Republican Gov. Rick Snyder of Michigan has announced plans to name an emergency manager for the city of Detroit after declaring a “fiscal emergency.” The move would replace Detroit’s city council with an unelected technocrat able to make sweeping decisions. Emergency management decrees have disproportionately affected Michigan’s African-American population. Including Detroit, 50 percent of African Americans in the state would now live under unelected leadership.
Farmworkers in Florida have kicked off a march pressuring a major food distributor to ensure humane working conditions for those harvesting its tomatoes. The Coalition of Immokalee Workers’ two-week, 200-mile “March for Rights, Respect and Fair Food” urges the company Publix to drop its rejection of a “fair food agreement” covering farmworkers. The CIW has previously won agreements with food giants including Whole Foods, Subway, McDonald’s and Burger King after similar public campaigns. The march is scheduled to end later this month at Publix’s headquarters in Lakeland, Florida.

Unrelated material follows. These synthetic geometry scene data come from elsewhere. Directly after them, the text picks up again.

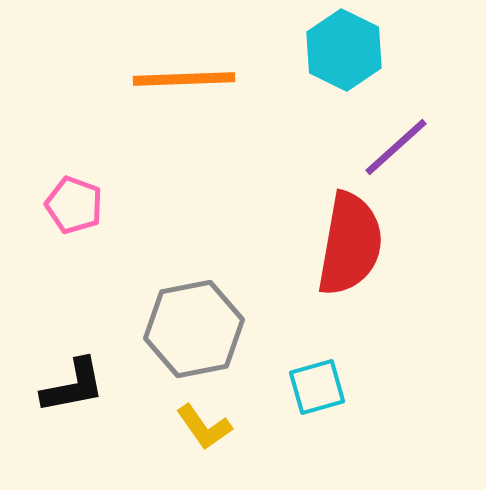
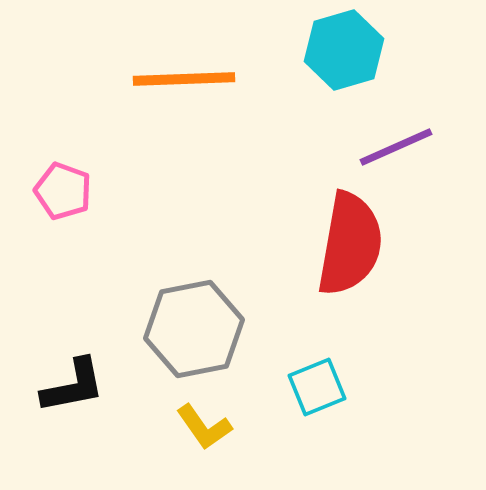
cyan hexagon: rotated 18 degrees clockwise
purple line: rotated 18 degrees clockwise
pink pentagon: moved 11 px left, 14 px up
cyan square: rotated 6 degrees counterclockwise
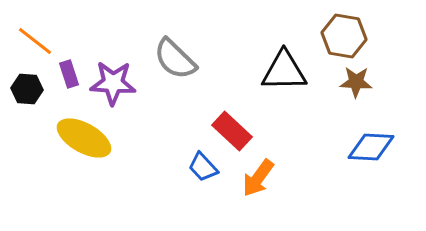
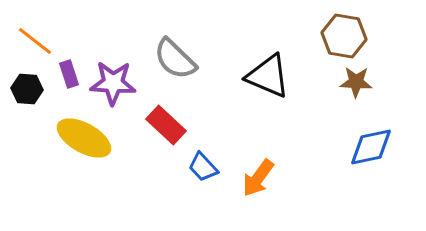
black triangle: moved 16 px left, 5 px down; rotated 24 degrees clockwise
red rectangle: moved 66 px left, 6 px up
blue diamond: rotated 15 degrees counterclockwise
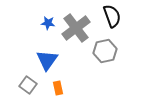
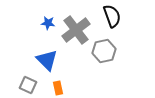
gray cross: moved 2 px down
gray hexagon: moved 1 px left
blue triangle: rotated 20 degrees counterclockwise
gray square: rotated 12 degrees counterclockwise
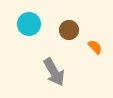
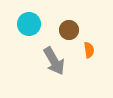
orange semicircle: moved 6 px left, 3 px down; rotated 35 degrees clockwise
gray arrow: moved 11 px up
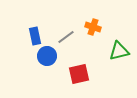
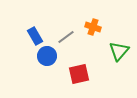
blue rectangle: rotated 18 degrees counterclockwise
green triangle: rotated 35 degrees counterclockwise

Thousands of people gathered in Selma, Alabama, on Sunday to mark the upcoming 48th anniversary of Bloody Sunday. On Sunday, March 7, 1965, Alabama state troopers and local police attacked a peaceful march by 600 civil rights demonstrators from Selma to Montgomery. The marchers were just a few blocks into their planned route when they were tear-gassed and beaten by police on the Edmund Pettus Bridge over the Alabama River. Sunday’s participants crossed the bridge in the march’s annual reenactment. They were led by a delegation that included Vice President Joe Biden and Democratic Rep. John Lewis, who was brutally beaten when he helped lead the original march in 1965. On the eve of Sunday’s march, the chief of the Montgomery Police, Kevin Murphy, apologized to Lewis on behalf of the city for the first time. Shortly after the apology, Murphy and Lewis appeared for a joint interview.
Kevin Murphy: “What I did today should have been done a long time ago. It needed to be done. It needed to be spoken, because we have to live with the truth, and it is the truth.”
Rep. John Lewis: “It meant a great deal. I feel very good for the chief of the Montgomery Police Department to offer an apology. I teared up. I tried to keep from crying. And I accepted the apology.”
The Selma crackdown ultimately led to passage of the 1965 Voting Rights Act. Its anniversary comes just days after conservative members of the Supreme Court signaled their intent to strike one of the law’s key provisions, ensuring federal oversight of election laws in states with a history of racial discrimination.